Another evening of photographing along the river.    

Days like today remind me why forty plus years ago I chose to build my home in the hills of Pritchard.

The end of March sun has melted most of the snow and there was a slow warming that drew me to again, on a cool evening to one of my favourite places to wander; the barren Thompson River shore just minutes from my woodsy.

I set my camera bag on the car seat drove down into the river valley, crossed the wide river bridge, parked my car, and walked out on the river beach. I had to be careful where I stepped or I would be ankle deep in mud.

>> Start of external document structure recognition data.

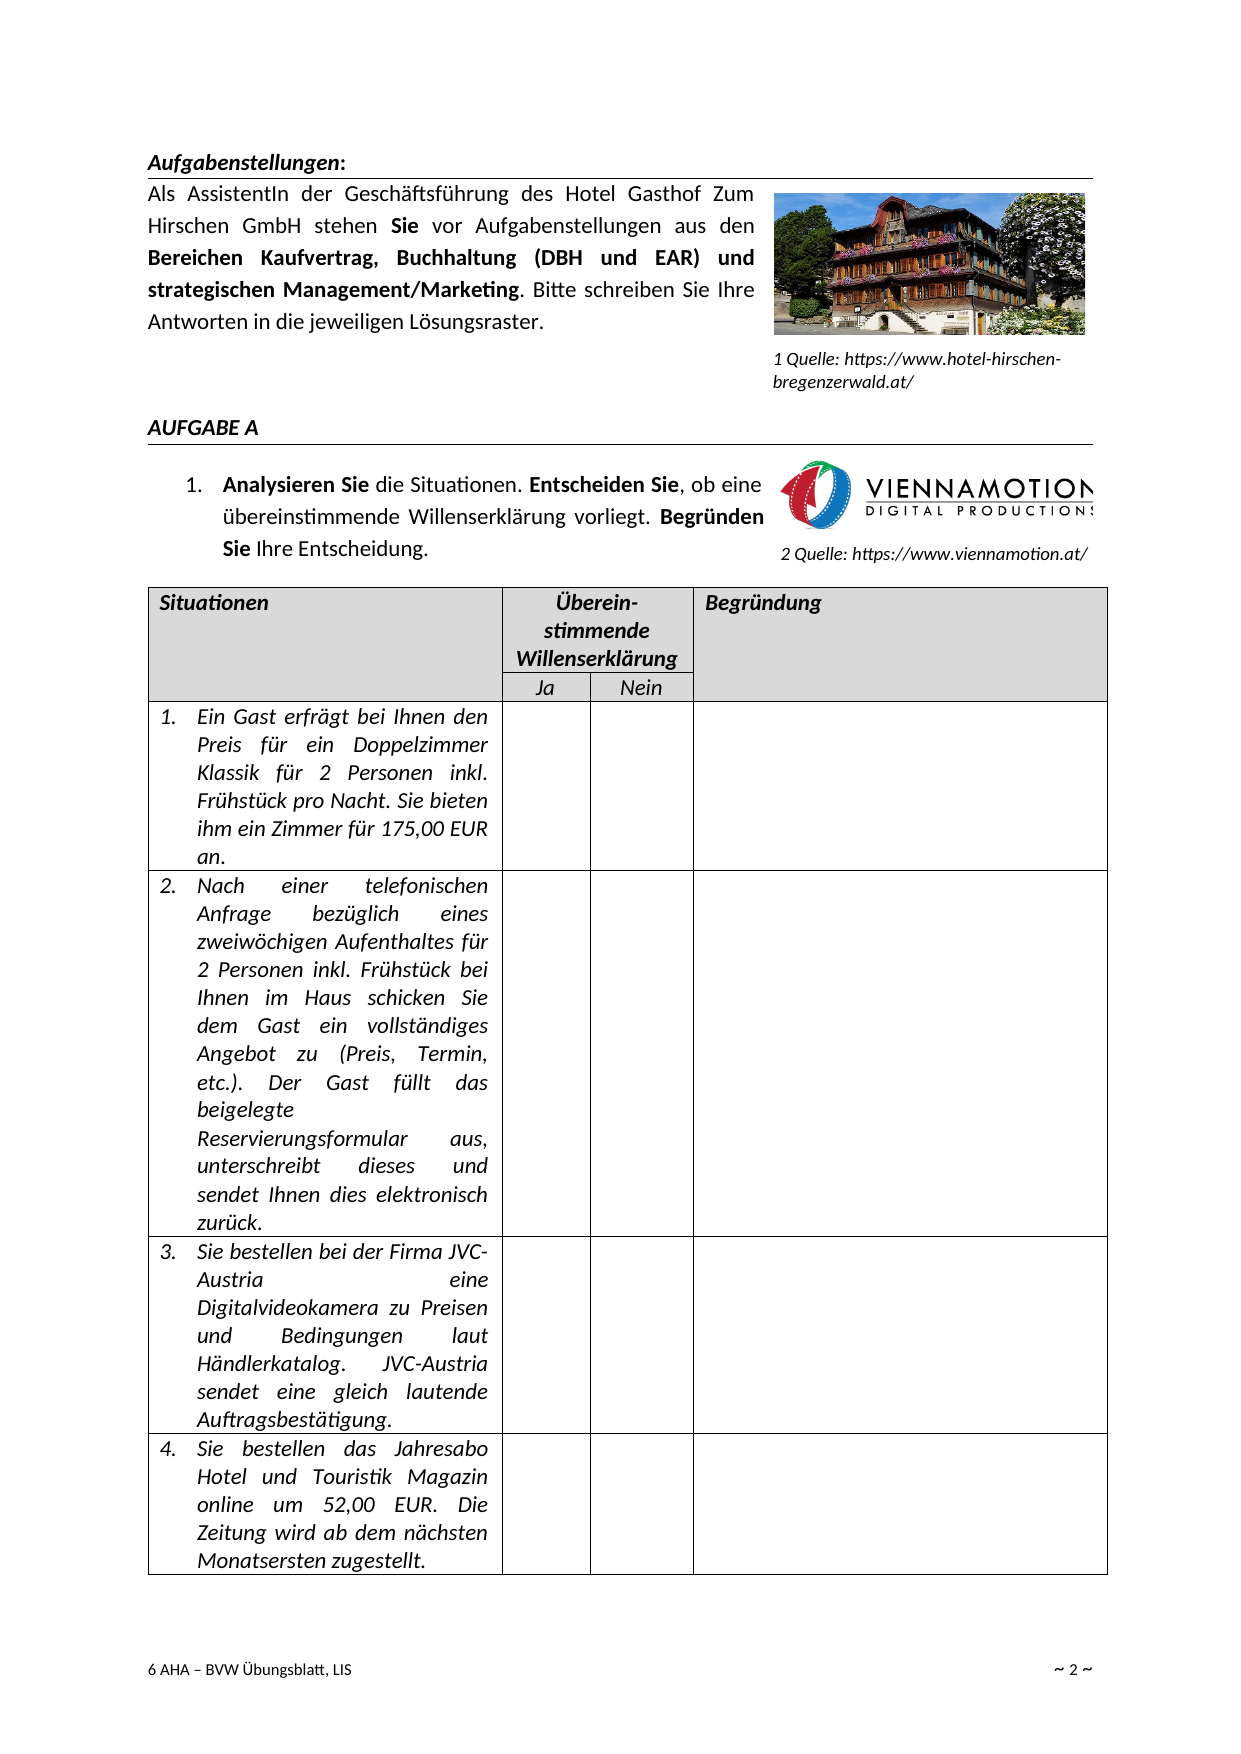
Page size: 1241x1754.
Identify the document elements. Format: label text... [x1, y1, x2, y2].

table_cell [591, 1434, 693, 1574]
table_cell Nein [591, 673, 693, 701]
table_cell [694, 871, 1107, 1236]
table_cell Nach einer telefonischen Anfrage bezüglich eines zweiwöchigen Aufenthaltes für 2 Personen inkl. Frühstück bei Ihnen im Haus schicken Sie dem Gast ein vollständiges Angebot zu (Preis, Termin, etc.). Der Gast füllt das beigelegte Reservierungsformular aus, unterschreibt dieses und sendet Ihnen dies elektronisch zurück. [149, 871, 502, 1236]
table_cell Sie bestellen bei der Firma JVC-Austria eine Digitalvideokamera zu Preisen und Bedingungen laut Händlerkatalog. JVC-Austria sendet eine gleich lautende Auftragsbestätigung. [149, 1237, 502, 1433]
table_cell [503, 871, 590, 1236]
list Analysieren Sie die Situationen. Entscheiden Sie, ob eine übereinstimmende Willenserklärung vorliegt. Begründen Sie Ihre Entscheidung. [185, 470, 1093, 562]
table_header Situationen [149, 588, 502, 701]
table_cell [591, 702, 693, 870]
table_cell [694, 702, 1107, 870]
table_cell Sie bestellen das Jahresabo Hotel und Touristik Magazin online um 52,00 EUR. Die Zeitung wird ab dem nächsten Monatsersten zugestellt. [149, 1434, 502, 1574]
table_cell [503, 1434, 590, 1574]
table_cell Ein Gast erfrägt bei Ihnen den Preis für ein Doppelzimmer Klassik für 2 Personen inkl. Frühstück pro Nacht. Sie bieten ihm ein Zimmer für 175,00 EUR an. [149, 702, 502, 870]
table_cell [591, 1237, 693, 1433]
table_cell [503, 1237, 590, 1433]
table_header Überein-stimmende Willenserklärung [503, 588, 693, 672]
text Aufgabenstellungen: [148, 148, 1093, 178]
text AUFGABE A [148, 413, 1093, 444]
table_cell [591, 871, 693, 1236]
table_cell [503, 702, 590, 870]
table_cell [694, 1434, 1107, 1574]
table_header Begründung [694, 588, 1107, 701]
picture [772, 193, 1085, 334]
table_cell [694, 1237, 1107, 1433]
text Als AssistentIn der Geschäftsführung des Hotel Gasthof Zum Hirschen GmbH stehen Sie vor Aufgabenstellungen aus den Bereichen Kaufvertrag, Buchhaltung (DBH und EAR) und strategischen Management/Marketing. Bitte schreiben Sie Ihre Antworten in die jeweiligen Lösungsraster. [148, 179, 1093, 336]
table_cell Ja [503, 673, 590, 701]
picture [780, 460, 1093, 530]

I like the river in the winter and early spring. The water is still low and its always fun to photograph rocks, broken clam shells, sunken posts, and all sorts of treasures that very soon will be covered with several feet of water.

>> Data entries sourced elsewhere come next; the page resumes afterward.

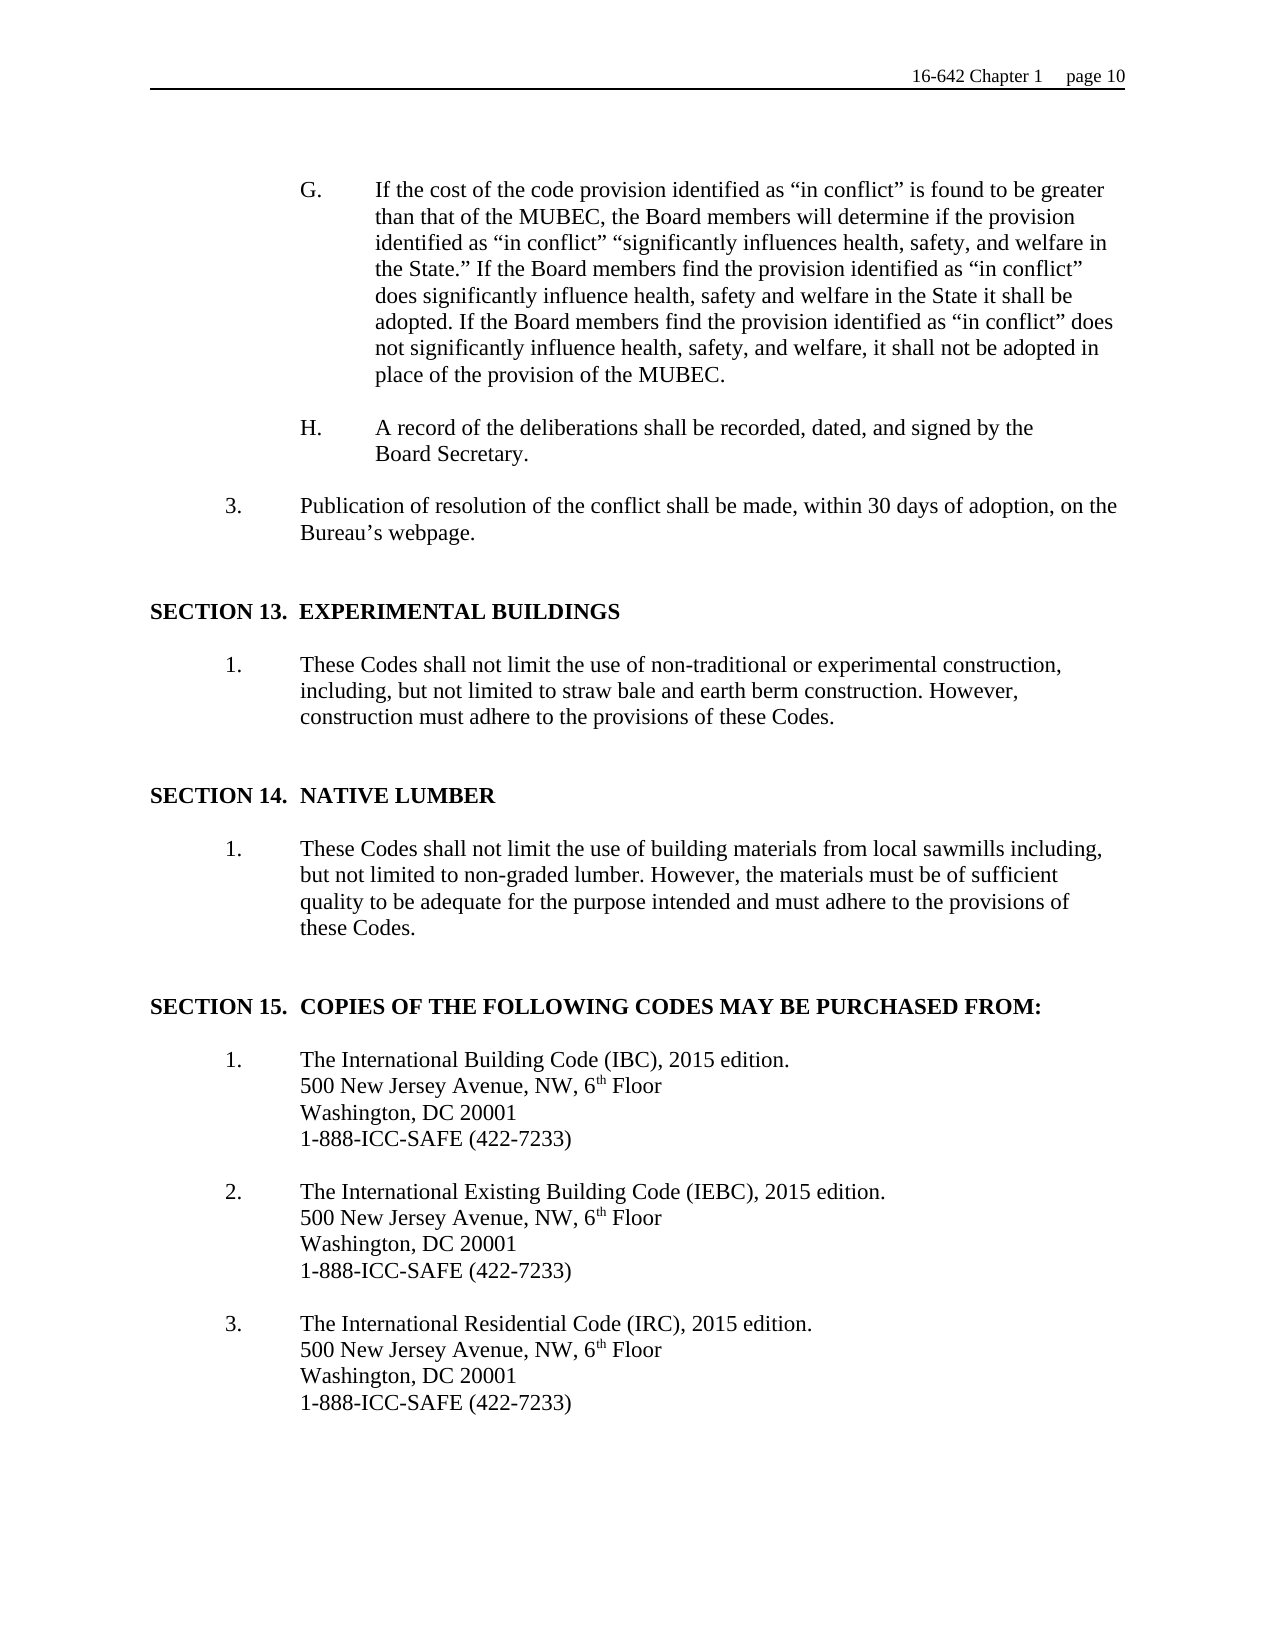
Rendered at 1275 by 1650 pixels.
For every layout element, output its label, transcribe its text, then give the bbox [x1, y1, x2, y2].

text SECTION 15. COPIES OF THE FOLLOWING CODES MAY BE PURCHASED FROM: [150, 993, 1125, 1020]
text SECTION 13. EXPERIMENTAL BUILDINGS [150, 598, 1125, 624]
text 1. These Codes shall not limit the use of non-traditional or experimental construction, including, but not limited to straw bale and earth berm construction. However, construction must adhere to the provisions of these Codes. [225, 651, 1125, 730]
text 500 New Jersey Avenue, NW, 6th Floor [225, 1336, 1125, 1362]
text 500 New Jersey Avenue, NW, 6th Floor [225, 1204, 1125, 1231]
text 500 New Jersey Avenue, NW, 6th Floor [225, 1072, 1125, 1099]
text 3. Publication of resolution of the conflict shall be made, within 30 days of adoption, on the Bureau’s webpage. [225, 493, 1125, 545]
text 1-888-ICC-SAFE (422-7233) [225, 1125, 1125, 1151]
text Washington, DC 20001 [225, 1099, 1125, 1125]
text SECTION 14. NATIVE LUMBER [150, 782, 1125, 809]
text 2. The International Existing Building Code (IEBC), 2015 edition. [225, 1178, 1125, 1204]
text 3. The International Residential Code (IRC), 2015 edition. [225, 1309, 1125, 1336]
text 1. The International Building Code (IBC), 2015 edition. [225, 1046, 1125, 1072]
text Washington, DC 20001 [225, 1362, 1125, 1389]
text 1. These Codes shall not limit the use of building materials from local sawmills including, but not limited to non-graded lumber. However, the materials must be of sufficient quality to be adequate for the purpose intended and must adhere to the provisions of these Codes. [225, 835, 1116, 941]
text 1-888-ICC-SAFE (422-7233) [225, 1257, 1125, 1283]
text H. A record of the deliberations shall be recorded, dated, and signed by the Board Secretary. [300, 413, 1125, 466]
text 1-888-ICC-SAFE (422-7233) [225, 1389, 1125, 1415]
text Washington, DC 20001 [225, 1231, 1125, 1257]
text G. If the cost of the code provision identified as “in conflict” is found to be greater than that of the MUBEC, the Board members will determine if the provision identified as “in conflict” “significantly influences health, safety, and welfare in the State.” If the Board members find the provision identified as “in conflict” does significantly influence health, safety and welfare in the State it shall be adopted. If the Board members find the provision identified as “in conflict” does not significantly influence health, safety, and welfare, it shall not be adopted in place of the provision of the MUBEC. [300, 176, 1125, 387]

I usually have a winter walk, but I guess I was lazy; this would be my first 2018 sojourn along the wet sand.

There is always a lot to photograph if one likes to get into the hunt. I look for stumps that were dragged along in the fast high fall water that now have become sculptural features. I like the sparkling late afternoon sun as it colours a long forgotten post sunk deep in the sand. And there’s so many of fresh water clamshells, now without life, that are always worth getting a wet knee while in search of a creative angle.

Soon the beach under the bridge will be under water and people with their excited dogs will be running everywhere. There will be boats lined along the bank and lots of trucks and trailers parked. Yep, in no time the small park will be filled with enthusiastic people enjoying themselves.

However, for me, it’s the enjoyment of a quiet peaceful walk with my camera.

I had decided to use my tiny little mirrorless Nikon V this afternoon. The small one-inch sensor doesn’t have the enlargement quality that my huge 36mp full frame camera has, I have two lenses for it and it is capable of Manual mode and shoots in RAW format.  And for the Internet and the occasional 8X10 print it’s perfect.

I call it my grandpa camera because I purchased it for those times when I go for high energy walks with my two granddaughters. At nine and eleven, “high energy” is the correct word and that pocket able little camera is convenient for the kind of animated photography I always seem to be doing when they are around.

The river beach on the late afternoon was beautiful. I know there are several serious photographers that also live in Pritchard, but I never see them wandering the beach. I sometimes think I should call them all and invite them down to my private winter beach. Well, private spring beach might be more correct at this point. I did send my friend Jo a text message hoping she had time to get her camera and join me. Heck, she only lives a couple streets away from the river.

I have often written about doing photography with another photographer, and I hope readers are fortunate enough to have like-minded camera owning friends.

I know this summer will be filled with excursions to distant visually interesting locations. We all yearn to for those away from home trips to recharge our fascination with this exciting medium. However, in my opinion, it would be such a waste not to photograph the wondrous world just outside our front door. I have met photographers that tell me they can’t find anything interesting around their home or town. They will say, “It’s all so familiar and boring.”

I doubt anyone will ever hear me say that.